[Start of EXCERPT TO READ]
1205.01(d)(ii)(A) When a Refusal Under §2(b) Must Be Issued

The examining attorney must refuse registration under §2(b) if the mark contains an element composed of an upright equilateral cross on a square, a rectangle, or a triangular shield (or a simulation thereof) that is not significantly stylized, altered, or merged with other elements in the mark, and any of the following conditions exist:

  • the drawing shows the cross in white and the square, rectangle, or triangular shield in red;
  • the drawing is not in color, but (i) the color claim or mark description indicates the cross is white and the square, rectangle, or triangular shield is red, or (ii) the specimen shows the cross and square, rectangle, or triangular shield in the prohibited color scheme; or
  • the drawing is not in color, but in addition to an upright equilateral cross on a square, a rectangle, or a triangular shield, the mark contains wording or other matter that creates or reinforces the impression that the cross and square/rectangle/shield design is the Swiss flag or Swiss coat of arms (e.g., “Switzerland,” “Swiss,” “Suisse,” “Schweiz,” “Swiss Confederation”).

For applications based on §1(a), the examining attorney must issue a requirement for additional information based on Trademark Rule 2.61(b), 37 C.F.R. §2.61(b) , if a mark contains an element composed of an upright equilateral cross on a square, a rectangle, or a triangular shield (or a simulation thereof) and all of the following conditions exist:

  • the drawing is not in color;
  • there is no color claim;
  • the mark description is omitted or does not reference color;
  • the mark does not contain wording or other matter that creates or reinforces the impression that the matter is the Swiss flag or Swiss coat of arms (e.g., “Switzerland,” “Swiss,” “Suisse,” “Schweiz,” “Swiss Confederation”); and
  • the specimen of record shows the mark but is not in color (i.e., the specimen is a black-and-white or gray scale reproduction of a color specimen).

The requirement for additional information should advise that registration of the Swiss coat of arms or Swiss flag in the white-and-red color scheme is barred under Trademark Act §2(b) and require the applicant to provide either a color version of the specimen of record or a statement that the relevant matter in the mark, as used in the specimen of record, does not appear in the colors white and red. If, in response, the applicant submits a color version of the specimen and it shows that the relevant matter is displayed in colors other than white and red, a refusal under §2(b) should not be issued. The statement that the relevant matter, as used in the specimen of record, does not appear in the prohibited color scheme may be submitted in a response to an Office action or may be entered by examiner’s amendment. If the applicant submits this statement, no further inquiry is necessary. Although the statement will appear in the application record, it will not be printed on the registration certificate, should one issue.
[End of EXCERPT TO READ]
TASK SET:
A - Quote the passage on §2(b) refusals, starting at "For applications based" and ending at "a color specimen).".
B - In the passage on §2(b) refusals, what must the requirement for additional information ask the applicant to provide?
C - Indicate whether each statement agrees with the passage on §2(b) refusals. Answer yes or no, and quote the deciding words. (i) The statement about color may be entered by examiner's amendment. (ii) The statement about color will be printed on the registration certificate. (iii) Once the applicant submits the statement, further inquiry is required.
[Start of GIVEN INFORMATION]
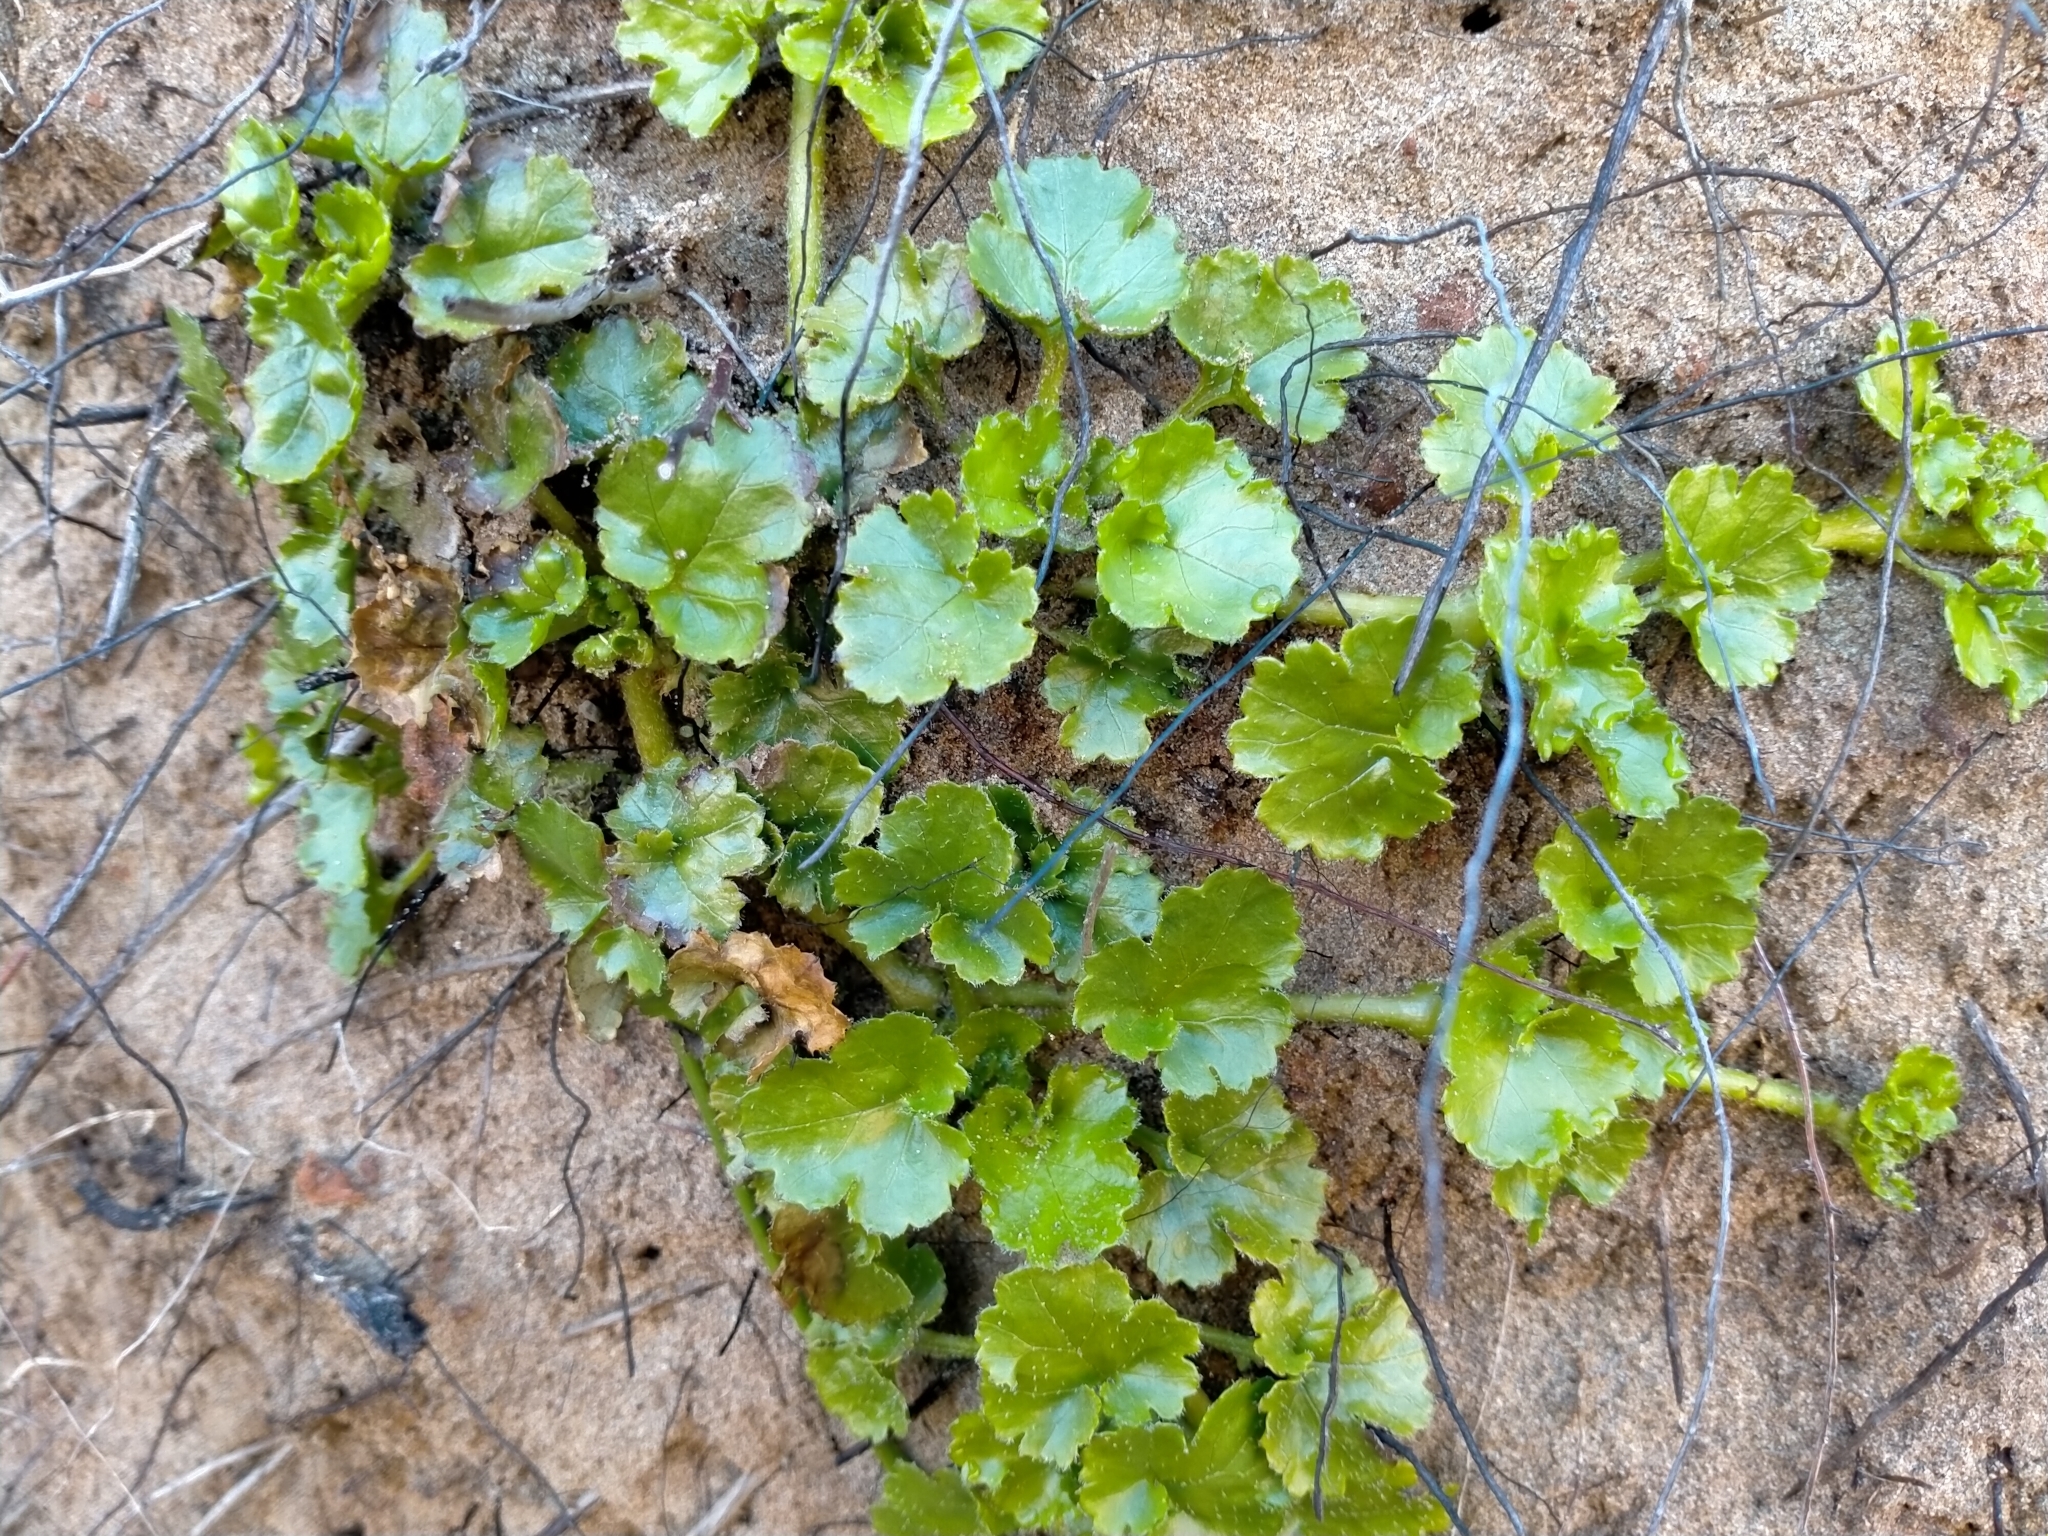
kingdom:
[End of GIVEN INFORMATION]
EXPECTED RESPONSES:
A -
For applications based on §1(a), the examining attorney must issue a requirement for additional information based on Trademark Rule 2.61(b), 37 C.F.R. §2.61(b) , if a mark contains an element composed of an upright equilateral cross on a square, a rectangle, or a triangular shield (or a simulation thereof) and all of the following conditions exist:

  • the drawing is not in color;
  • there is no color claim;
  • the mark description is omitted or does not reference color;
  • the mark does not contain wording or other matter that creates or reinforces the impression that the matter is the Swiss flag or Swiss coat of arms (e.g., “Switzerland,” “Swiss,” “Suisse,” “Schweiz,” “Swiss Confederation”); and
  • the specimen of record shows the mark but is not in color (i.e., the specimen is a black-and-white or gray scale reproduction of a color specimen).

B - Either a color version of the specimen of record or a statement that the relevant matter in the mark, as used in the specimen of record, does not appear in the colors white and red.

C -
(i) Yes: "may be submitted in a response to an Office action or may be entered by examiner’s amendment"
(ii) No: "it will not be printed on the registration certificate, should one issue"
(iii) No: "If the applicant submits this statement, no further inquiry is necessary."